I did try to investigate this by calling my UG last year to check up on my record and they gave me the number to the current Dean of student affairs. I left her 2 messages and emailed her, she never responded. I called the general phone number to the school again this February and I was passed around a couple of times before someone came on the line to say he "didnt see anything" on my file.

I am really worried because it felt so unofficial and I have this feeling that maybe I didnt dig deep enough? I'm not trying to be dishonest on my application, and I am really worried I marked NO to the IA question when maybe I should have marked YES?

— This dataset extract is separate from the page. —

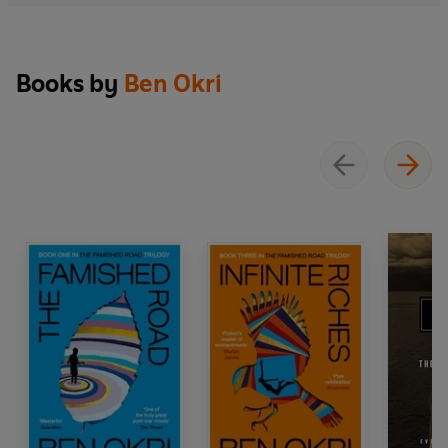
Books by
Ben Okri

Should I contact AMCAS, withdraw all my applications and withdraw from my 2 upcoming interviews until I get an official record? I emailed my UG again 2 weeks ago about my official record and I still did not get a reply 🙁.

I dont know what to do. Please advise.
 
😱 Oh my goodness 😱Yes! withdraw from everything STAT! Your future of being a physician sailed out the door the minute you clicked no instead of yes!!!

😆Just kidding 😉

Please calm down. Everything will be ok 😀

And good luck on your interviews!
 
Thank you guys for replying. I'm really worried and hoping I didnt misrepresent myself or commit AMCAS fraud by not disclosing it. I will try to chill.
 
your neuroticism and anxiety is common and shared by many pre-meds. Just chill, you did your best and represented yourself correctly to the best of your knowledge. That's all you can do.
 
hould I contact AMCAS, withdraw all my applications and withdraw from my 2 upcoming interviews until I get an official record? I emailed my UG again 2 weeks ago about my official record and I still did not get a reply

If this is your response to uncertainty, please don't go into medicine.